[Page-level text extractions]
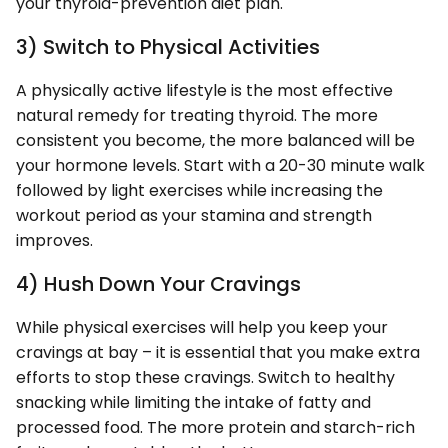
your thyroid-prevention diet plan.
3) Switch to Physical Activities
A physically active lifestyle is the most effective
natural remedy for treating thyroid. The more
consistent you become, the more balanced will be
your hormone levels. Start with a 20-30 minute walk
followed by light exercises while increasing the
workout period as your stamina and strength
improves.
4) Hush Down Your Cravings
While physical exercises will help you keep your
cravings at bay – it is essential that you make extra
efforts to stop these cravings. Switch to healthy
snacking while limiting the intake of fatty and
processed food. The more protein and starch-rich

- **TASK DIRECTIONS**:
Output all the entries exactly, minus any pictures.

- **WRITTEN SOLUTION**:
your thyroid-prevention diet plan.
3) Switch to Physical Activities
A physically active lifestyle is the most effective
natural remedy for treating thyroid. The more
consistent you become, the more balanced will be
your hormone levels. Start with a 20-30 minute walk
followed by light exercises while increasing the
workout period as your stamina and strength
improves.
4) Hush Down Your Cravings
While physical exercises will help you keep your
cravings at bay – it is essential that you make extra
efforts to stop these cravings. Switch to healthy
snacking while limiting the intake of fatty and
processed food. The more protein and starch-rich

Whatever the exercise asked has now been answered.